[Collected data]
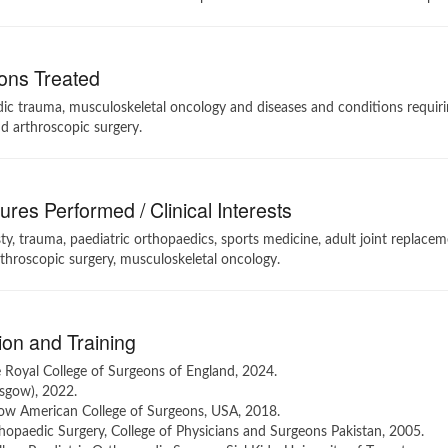
ons Treated
c trauma, musculoskeletal oncology and diseases and conditions requirin
d arthroscopic surgery.
res Performed / Clinical Interests
ty, trauma, paediatric orthopaedics, sports medicine, adult joint replacem
throscopic surgery, musculoskeletal oncology.
on and Training
 Royal College of Surgeons of England, 2024.
sgow), 2022.
low American College of Surgeons, USA, 2018.
opaedic Surgery, College of Physicians and Surgeons Pakistan, 2005.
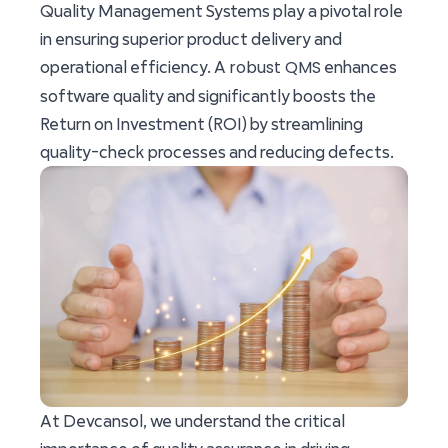
Quality Management Systems play a pivotal role
in ensuring superior product delivery and
robust QMS
operational efficiency. A
enhances
software quality and significantly boosts the
Return on Investment (ROI) by streamlining
quality-check processes and reducing defects.
At Devcansol, we understand the critical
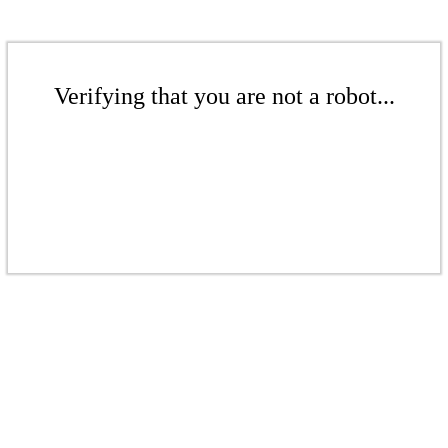
Verifying that you are not a robot...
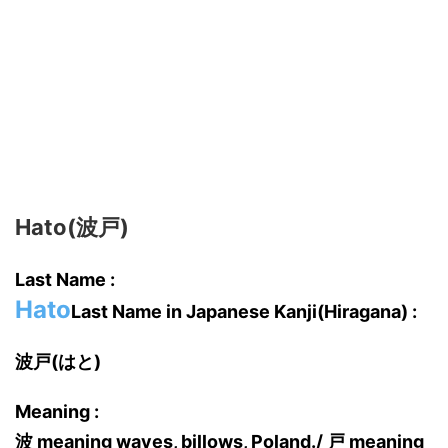
Hato(波戸)
Last Name :
Hato
Last Name in Japanese Kanji(Hiragana) :
波戸(はと)
Meaning :
波 meaning waves, billows, Poland./ 戸 meaning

- _YOUR GOAL_
Some lines above hold the word "musculoskeletal". Copy all of them.

- _ANSWER TO THE EXERCISE_
c trauma, musculoskeletal oncology and diseases and conditions requirin
throscopic surgery, musculoskeletal oncology.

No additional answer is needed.